By Rail to Leeds—Kirkstall Abbey—Valley of the Aire—Flight to Settle—Giggleswick—Drunken Barnaby again—Nymph and Satyr—The astonished Bagman—What do they Addle?—View from Castleber—George Fox’s Vision on Pendle Hill—Walk to Maum—Companions—Horse versus Scenery—Talk by the Way—Little Wit, muckle Work—Malham Tarn—Ale for Recompense—Malham—Hospitality—Gordale Scar—Scenery versus Horse—Trap for Trout—A Brookside Musing—Malham Cove—Source of the Aire—To Keighley.

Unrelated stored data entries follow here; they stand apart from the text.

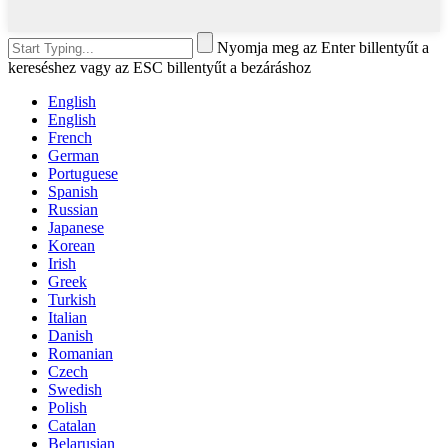
Nyomja meg az Enter billentyűt a
kereséshez vagy az ESC billentyűt a bezáráshoz
English
English
French
German
Portuguese
Spanish
Russian
Japanese
Korean
Irish
Greek
Turkish
Italian
Danish
Romanian
Czech
Swedish
Polish
Catalan
Belarusian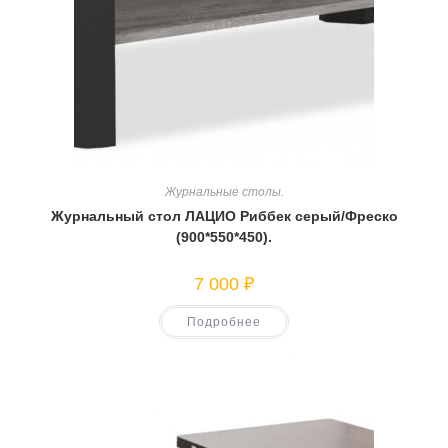
Журнальные столы.
Журнальный стол ЛАЦИО Риббек серый/Фреско
(900*550*450).
7 000
₽
Подробнее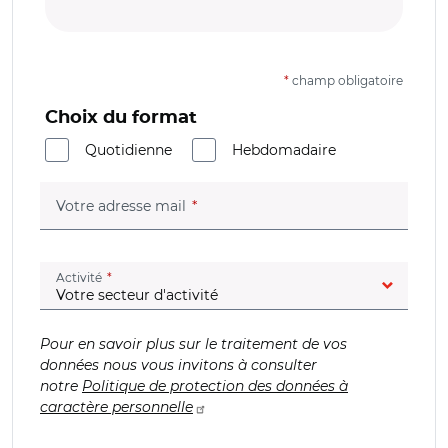
*
champ obligatoire
Choix du format
Quotidienne
Hebdomadaire
(champ obligatoire)
Votre adresse mail
(champ obligatoire)
Activité
Pour en savoir plus sur le traitement de vos
données nous vous invitons à consulter
notre
Politique de protection des données à
caractère personnelle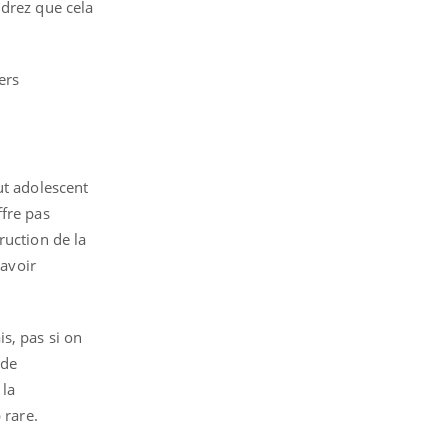
ndrez que cela
ers
ut adolescent
ffre pas
ruction de la
savoir
s, pas si on
 de
 la
 rare.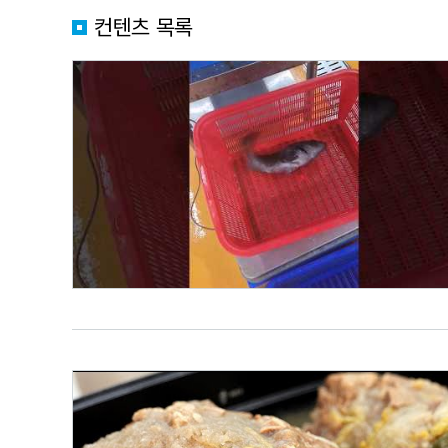
컨텐츠 목록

On the second morning of my stay in York, after a farewell visit to the minster, I travelled by rail to Leeds. I had little time, and, remembering former days, less inclination to tarry in this great, dismal, cloth-weaving town; so after a passing glance at the new town-hall, and some other improvements, I walked through the long, scraggy suburb such as only a busy manufacturing town can create, to Kirkstall Abbey. This also was an abode of the Cistercians, founded in 1152 by Henry de Lacy; and they who can discourse learnedly on such subjects pronounce it to be, as a ruin, more perfect than some which we have already visited. But it stands only a few yards from a black, much-frequented road, and within sight and hearing of a big forge, and the Aire flows past, not pellucid, but stained with the refuse liquor of dye-works. Still the site is not devoid of natural beauty; and an hour may be agreeably passed in sauntering about the ruin. It must have been a delightful haunt when Leeds was Loidis in Elmete.